A Bright Future for Worcester and Temple Emanuel Sinai

I have always considered myself a realistic optimist, a person who sees the world in abundance rather than scarcity. Although the pandemic has caused a small dent in my outlook, something usually happens to bring me back.

This week, that something is Worcester. Exciting news from the recent census shows that in the past 10 years, Worcester’s population has grown from 180,000 to 206,000, which is over 14%! Worcester is one of the fastest growing cities in New England and has grown twice the average rate in the country. As the 2nd largest city in New England, we’ve left both Providence and Springfield far behind us.

Why is this important? It is a sign that people want to come to Worcester. We have a good quality of life with a decent cost of living – certainly much better than anywhere close to Boston. And there is much to attract people: beautiful geography and recreation; great restaurants; an impressive arts community; sports; colleges and universities; a medical school and great medical care; diversity and culture; innovation in biotech and other industries; an extensive non-profit community; and so much more.

When I first interviewed at Temple Emanuel Sinai, I did my research on Worcester. From what I read, Worcester was at a tipping point. With just the right push, Worcester could be propelled to greatness… or just tumble back to the past. I was convinced of the former. And we’re seeing it happen. Even with the pandemic, our city and its surrounding towns continue to grow and flourish. People are moving here. The Worcester “Renaissance” may have experienced a slight pause, but it is still moving forward.

Temple Emanuel Sinai is benefitting from that growth.
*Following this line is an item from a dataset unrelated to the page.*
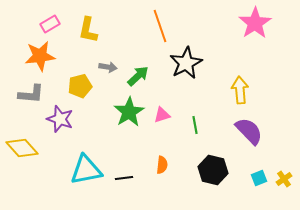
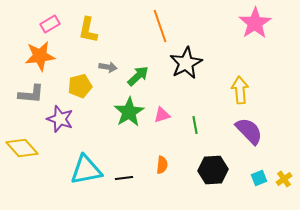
black hexagon: rotated 16 degrees counterclockwise
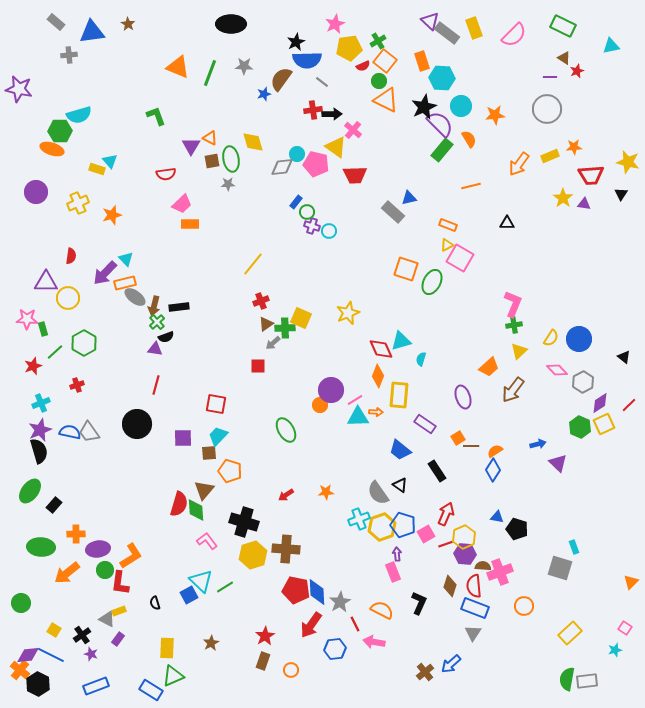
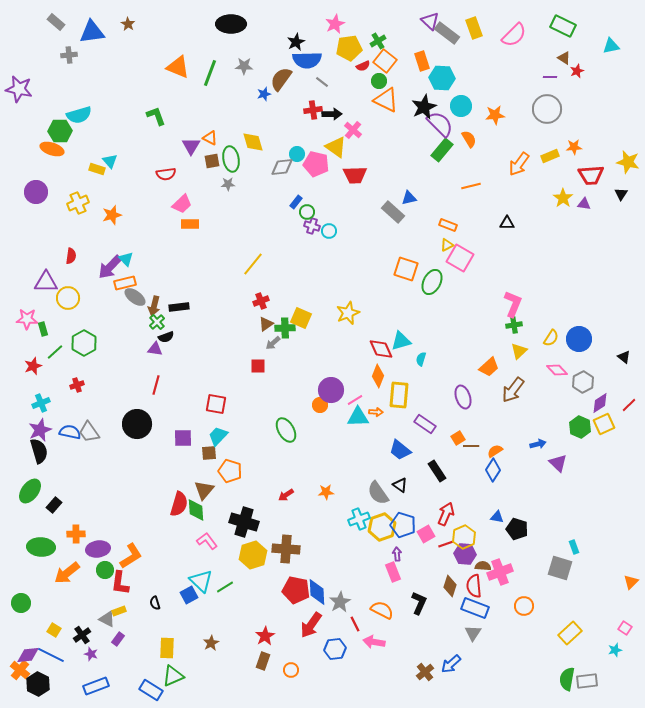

For the past few years, we’ve had young families and young adults circling the periphery of our community: attending Pray and Play or Purim Carnival; commenting on our Facebook page about our diversity work; and asking me to officiate at weddings and baby namings.

Here is the most significant evidence of our growth: for the first time since Temple Emanuel Sinai began, our Religious School has more new students registered than those who graduated – almost twice the number! This is certainly something to celebrate as we look toward the New Year. In this way and many more, the future is indeed bright.